* **PROVIDED RECORDS**
# # #

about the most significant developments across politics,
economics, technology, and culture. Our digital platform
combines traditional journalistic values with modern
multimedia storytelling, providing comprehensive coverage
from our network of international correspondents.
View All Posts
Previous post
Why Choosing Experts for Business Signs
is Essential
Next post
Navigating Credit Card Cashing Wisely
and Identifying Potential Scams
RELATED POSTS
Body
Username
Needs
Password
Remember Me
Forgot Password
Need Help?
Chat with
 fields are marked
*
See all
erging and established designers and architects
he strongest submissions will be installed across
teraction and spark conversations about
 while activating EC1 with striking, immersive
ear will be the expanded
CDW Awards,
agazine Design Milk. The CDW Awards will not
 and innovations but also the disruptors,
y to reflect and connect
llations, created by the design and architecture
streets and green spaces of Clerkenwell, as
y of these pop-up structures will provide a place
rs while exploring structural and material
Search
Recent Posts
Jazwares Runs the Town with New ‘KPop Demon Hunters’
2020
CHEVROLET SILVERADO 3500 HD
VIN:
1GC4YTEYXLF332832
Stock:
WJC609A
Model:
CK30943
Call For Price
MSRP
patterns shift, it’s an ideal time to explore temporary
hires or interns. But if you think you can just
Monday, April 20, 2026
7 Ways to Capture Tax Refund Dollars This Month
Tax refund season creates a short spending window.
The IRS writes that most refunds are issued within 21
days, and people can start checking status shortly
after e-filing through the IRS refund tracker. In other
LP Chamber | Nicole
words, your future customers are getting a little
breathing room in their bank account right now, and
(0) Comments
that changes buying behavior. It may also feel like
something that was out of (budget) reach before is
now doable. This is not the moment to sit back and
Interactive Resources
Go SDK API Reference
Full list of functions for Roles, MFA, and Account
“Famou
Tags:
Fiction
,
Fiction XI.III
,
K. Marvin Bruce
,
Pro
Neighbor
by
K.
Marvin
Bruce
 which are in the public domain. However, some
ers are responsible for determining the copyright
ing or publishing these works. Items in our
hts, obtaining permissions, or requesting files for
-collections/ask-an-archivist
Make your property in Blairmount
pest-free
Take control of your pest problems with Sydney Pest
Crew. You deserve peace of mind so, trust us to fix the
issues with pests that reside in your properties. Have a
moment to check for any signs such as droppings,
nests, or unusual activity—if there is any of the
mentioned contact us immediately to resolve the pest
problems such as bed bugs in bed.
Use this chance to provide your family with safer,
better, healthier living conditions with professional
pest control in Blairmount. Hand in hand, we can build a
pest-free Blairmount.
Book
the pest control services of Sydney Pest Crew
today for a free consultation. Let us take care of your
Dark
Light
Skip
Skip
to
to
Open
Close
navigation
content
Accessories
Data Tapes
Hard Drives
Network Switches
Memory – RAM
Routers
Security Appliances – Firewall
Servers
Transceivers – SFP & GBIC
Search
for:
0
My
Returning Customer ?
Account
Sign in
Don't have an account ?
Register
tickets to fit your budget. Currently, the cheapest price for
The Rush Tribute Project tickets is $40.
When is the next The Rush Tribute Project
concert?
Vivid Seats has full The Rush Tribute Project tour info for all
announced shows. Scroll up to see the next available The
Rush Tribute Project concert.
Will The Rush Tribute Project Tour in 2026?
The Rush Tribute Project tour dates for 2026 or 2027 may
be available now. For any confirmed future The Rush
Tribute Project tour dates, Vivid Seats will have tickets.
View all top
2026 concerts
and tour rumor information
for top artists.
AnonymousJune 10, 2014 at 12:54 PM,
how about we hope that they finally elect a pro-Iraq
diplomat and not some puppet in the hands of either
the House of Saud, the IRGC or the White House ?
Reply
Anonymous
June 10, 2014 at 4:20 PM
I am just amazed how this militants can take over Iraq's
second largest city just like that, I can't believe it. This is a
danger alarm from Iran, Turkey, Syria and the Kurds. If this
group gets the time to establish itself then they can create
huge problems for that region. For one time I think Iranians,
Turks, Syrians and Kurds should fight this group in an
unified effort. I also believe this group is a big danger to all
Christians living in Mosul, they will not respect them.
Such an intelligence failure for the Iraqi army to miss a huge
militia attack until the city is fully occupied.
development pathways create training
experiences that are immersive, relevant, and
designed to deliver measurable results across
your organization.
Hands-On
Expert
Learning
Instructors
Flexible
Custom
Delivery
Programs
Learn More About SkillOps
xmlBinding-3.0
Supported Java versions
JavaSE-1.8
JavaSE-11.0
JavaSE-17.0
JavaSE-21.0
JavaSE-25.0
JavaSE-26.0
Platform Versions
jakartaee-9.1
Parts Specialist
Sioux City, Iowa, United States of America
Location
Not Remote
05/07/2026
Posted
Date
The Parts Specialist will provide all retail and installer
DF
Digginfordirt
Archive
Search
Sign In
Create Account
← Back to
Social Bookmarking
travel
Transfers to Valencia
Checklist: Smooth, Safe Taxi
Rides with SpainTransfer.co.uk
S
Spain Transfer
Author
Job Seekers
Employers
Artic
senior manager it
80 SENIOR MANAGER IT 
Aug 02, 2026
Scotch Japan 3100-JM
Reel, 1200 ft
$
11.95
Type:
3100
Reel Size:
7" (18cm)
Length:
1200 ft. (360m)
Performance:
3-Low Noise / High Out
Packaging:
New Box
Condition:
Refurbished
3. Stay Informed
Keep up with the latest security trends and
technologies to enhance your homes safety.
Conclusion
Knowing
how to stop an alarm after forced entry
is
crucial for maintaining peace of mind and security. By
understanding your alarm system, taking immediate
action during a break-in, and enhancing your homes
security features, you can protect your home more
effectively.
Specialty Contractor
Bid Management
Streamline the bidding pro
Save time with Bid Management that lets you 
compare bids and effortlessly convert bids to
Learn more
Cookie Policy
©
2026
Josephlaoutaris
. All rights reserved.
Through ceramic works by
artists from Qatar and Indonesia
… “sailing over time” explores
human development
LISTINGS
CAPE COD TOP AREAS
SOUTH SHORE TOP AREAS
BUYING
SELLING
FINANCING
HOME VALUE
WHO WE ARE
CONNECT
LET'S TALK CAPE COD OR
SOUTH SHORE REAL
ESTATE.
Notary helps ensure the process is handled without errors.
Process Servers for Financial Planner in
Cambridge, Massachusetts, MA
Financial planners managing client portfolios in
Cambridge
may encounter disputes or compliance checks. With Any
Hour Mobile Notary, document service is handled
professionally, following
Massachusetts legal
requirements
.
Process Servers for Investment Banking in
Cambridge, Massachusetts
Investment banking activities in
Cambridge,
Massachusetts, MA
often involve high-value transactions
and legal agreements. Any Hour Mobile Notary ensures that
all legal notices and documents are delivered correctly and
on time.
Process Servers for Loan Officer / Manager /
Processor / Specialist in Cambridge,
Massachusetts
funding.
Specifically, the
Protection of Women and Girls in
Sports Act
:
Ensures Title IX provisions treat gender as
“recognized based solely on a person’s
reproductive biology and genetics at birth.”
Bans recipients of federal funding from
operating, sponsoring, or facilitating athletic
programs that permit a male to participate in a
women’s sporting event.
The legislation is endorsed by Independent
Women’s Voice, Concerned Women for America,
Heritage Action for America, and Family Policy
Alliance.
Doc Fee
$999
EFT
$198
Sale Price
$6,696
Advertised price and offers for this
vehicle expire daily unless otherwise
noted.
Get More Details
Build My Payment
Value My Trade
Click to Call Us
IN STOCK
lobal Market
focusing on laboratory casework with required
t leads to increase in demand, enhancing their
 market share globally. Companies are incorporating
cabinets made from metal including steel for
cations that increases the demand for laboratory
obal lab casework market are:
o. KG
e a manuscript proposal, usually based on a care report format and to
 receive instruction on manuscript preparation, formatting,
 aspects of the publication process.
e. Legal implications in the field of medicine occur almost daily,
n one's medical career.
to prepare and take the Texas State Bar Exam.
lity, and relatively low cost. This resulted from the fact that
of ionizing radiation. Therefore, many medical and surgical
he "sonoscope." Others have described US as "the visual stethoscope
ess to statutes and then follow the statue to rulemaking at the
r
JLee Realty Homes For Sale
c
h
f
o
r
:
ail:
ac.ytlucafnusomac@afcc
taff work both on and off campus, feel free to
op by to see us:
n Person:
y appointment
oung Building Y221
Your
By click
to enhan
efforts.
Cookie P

# # #

* **WORK TO BE COMPLETED**
Please reproduce the lines word for word, starting with the first line and going on through the line with "ear will be the expanded", including that line.

* **OUTPUT BELOW**
about the most significant developments across politics,
economics, technology, and culture. Our digital platform
combines traditional journalistic values with modern
multimedia storytelling, providing comprehensive coverage
from our network of international correspondents.
View All Posts
Previous post
Why Choosing Experts for Business Signs
is Essential
Next post
Navigating Credit Card Cashing Wisely
and Identifying Potential Scams
RELATED POSTS
Body
Username
Needs
Password
Remember Me
Forgot Password
Need Help?
Chat with
 fields are marked
*
See all
erging and established designers and architects
he strongest submissions will be installed across
teraction and spark conversations about
 while activating EC1 with striking, immersive
ear will be the expanded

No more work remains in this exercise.